First is climate change. The U.S. cannot solve the problem on our own, but we can at least do our share and set an example for others. We are doing that, more or less. But Trump would remove us from all international agreements and repeal many of the laws and regulations designed to speed the energy transition from fossil fuels.

Second is Putin. Trump shows every sign of allowing Putin to win enough in Ukraine so that the Russian and Chinese people are convinced that that further efforts to build empires through military force are likely to succeed with bearable costs.

It is disturbing that these two issues play such a small role in the campaign. Voters say they are concerned about inflation, so opinion polls ask about inflation but not about climate or Ukraine, and news reports don't mention these as issues. And neither do the Democratic candidates. People get the idea that we are supposed to be concerned about local issues. But perhaps some of those undecided voters just haven't thought about the big world issues. It may seem difficult to decide who will do better at bringing down prices. But it is not difficult at all to decide how to vote if you care just a little about the rest of the world.


Thursday, October 3, 2024

How voters think about voting

In several papers, including one recent paper that has been rejected by several philosophy journals, I have analyzed people's approach to voting in terms of whether they consider the good of "the world" (cosmopolitan voting), their nation, or themselves.
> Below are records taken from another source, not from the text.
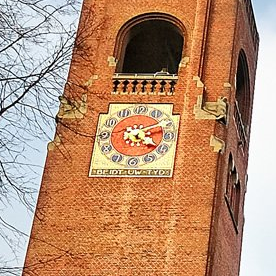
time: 4:10
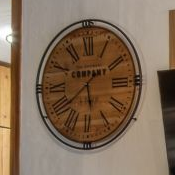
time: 5:38
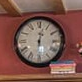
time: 12:28
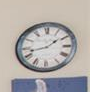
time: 1:42
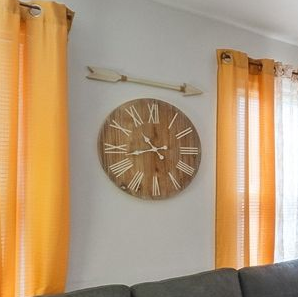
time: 10:43
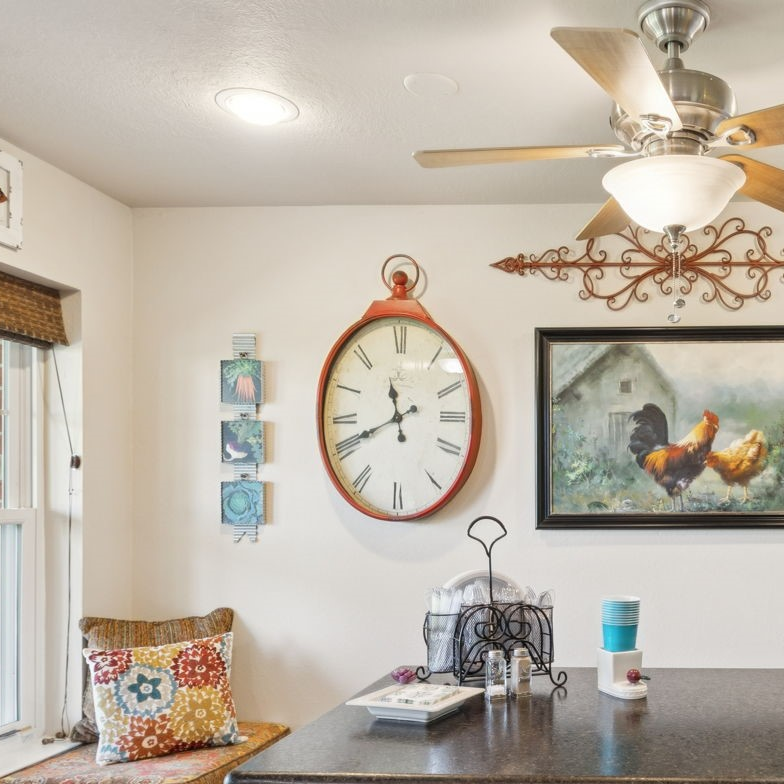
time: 11:41
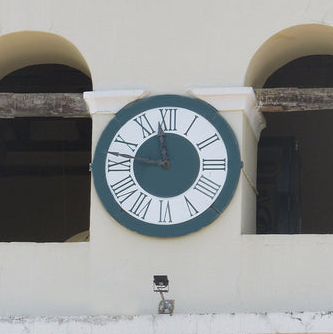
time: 11:46
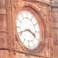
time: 3:41
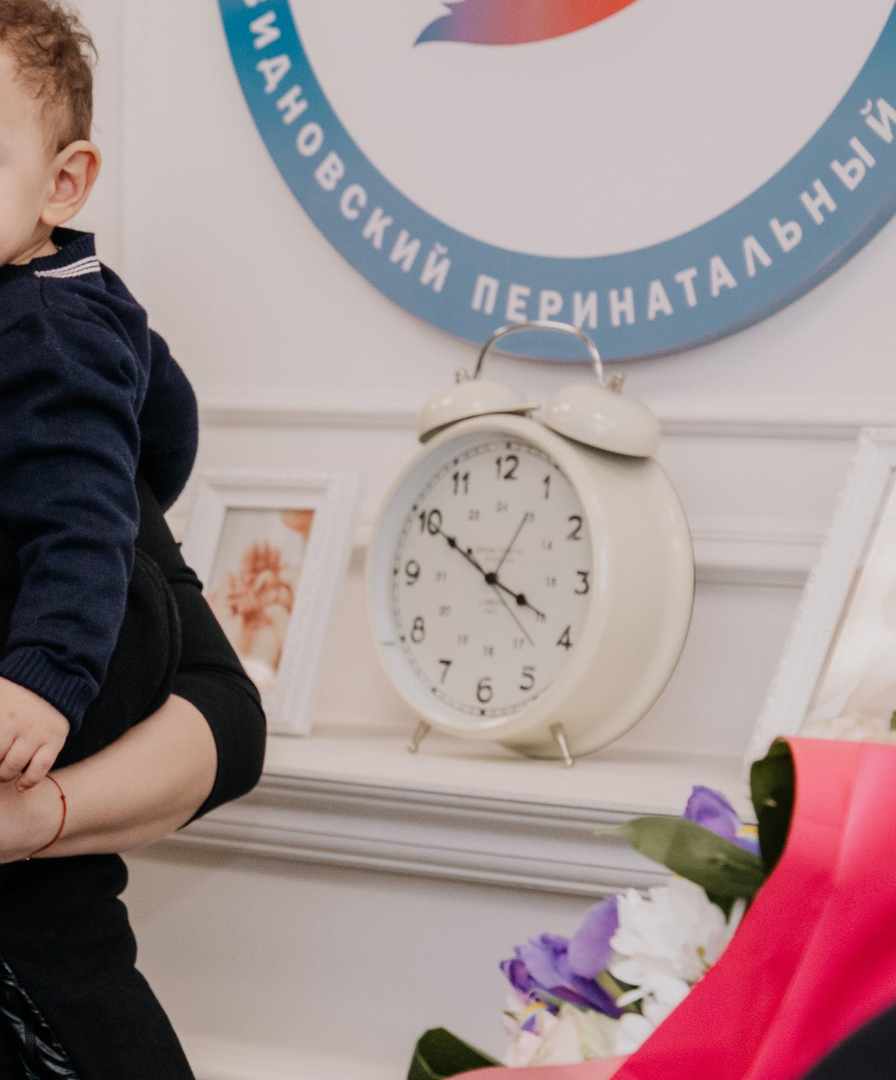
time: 3:50
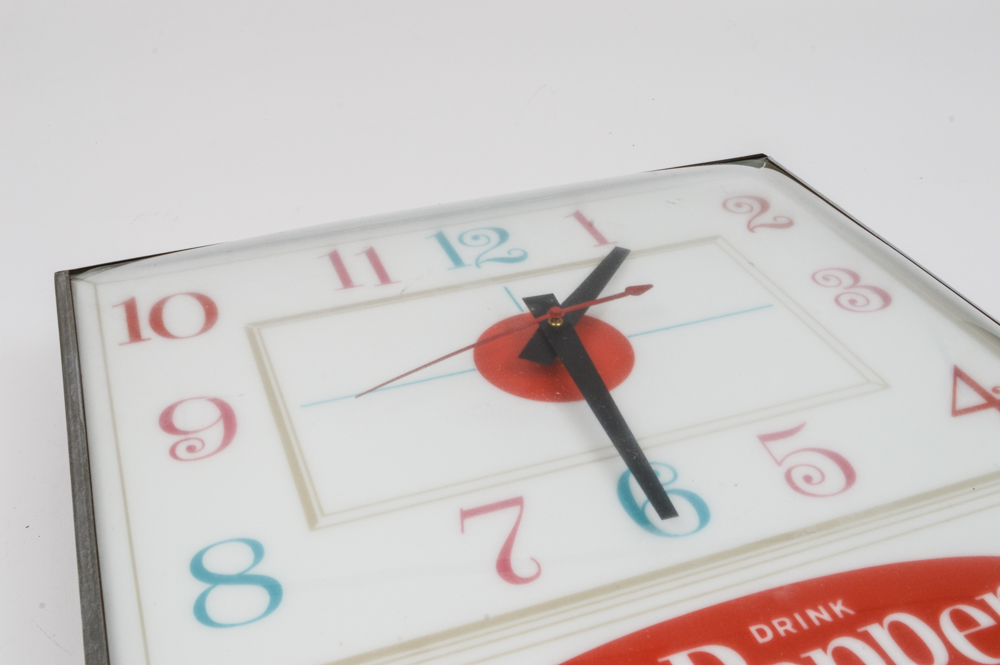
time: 1:30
It seems that all three ways of thinking exist, perhaps even co-exist within the same person. I have argued that, for most people, voting out of self-interest alone is irrational, but cosmopolitan voting is usually rational if the voter cares somewhat about the good of other people. This argument is apparently not a great insight for philosophers, and that is why the paper keeps getting rejected. However, the rationality of cosmopolitan voting, and the irrationality of self-interest voting, are apparently not ideas that most voters, politicians and journalists have considered.

In looking at what people say about voting, especially "undecided" voters in the upcoming U.S. election, I see another classification of how people think about voting for candidates, cutting across the one just described. This distinction is based on what people attend to.

The stated or likely policies of the candidate are one focus of attention. Candidates state policies to appeal to voters who think this way. The stated policies are usually selected for appeal to voters rather than experts. Policies may still be valuable indications of a candidates general approach to issues. This strategy can be harmful when voters focus on some single issue, such as inflation, or support of Israel, as the basis of their decisions.

Another focus is the character of the candidate, especially at the traits that would make a good office holder, according to the voter. These are not necessarily the same traits that would make a good co-worker or spouse. These voters might feel that policy statements are not very predictive of what will actually happen, and it is better to choose the sort of person who can deal with unforeseen problems. For example, some Trump supporters think he will be "tough" with other countries (ignoring prior harmful effects of such toughness such as Iran's nuclear ambitions).

A third focus is blind empiricism. Voters look at how things were (for themselves, for their nation, or for the world, but mostly for themselves) under the candidate's previous administration, or that of the candidate's party. ("Things were better for me when Trump was in power.") In the long run, this strategy might be slightly better than chance at picking good candidates by any criterion. But I think it actually represents a kind of laziness, and unwillingness to consider either policies or character.

More generally, people don't seem to have given much thought to the question of how they should approach citizenship. This question is not part of the civics curriculum. The right to vote, which comes with citizenship, implies a duty to vote thoughtfully, and, more generally, to take responsibility for the actions of one's government. (The utilitarian justification for this principle of duty as a general social norm is clear.) For national elections, these actions affect residents of the nation, foreigners, and people not yet born.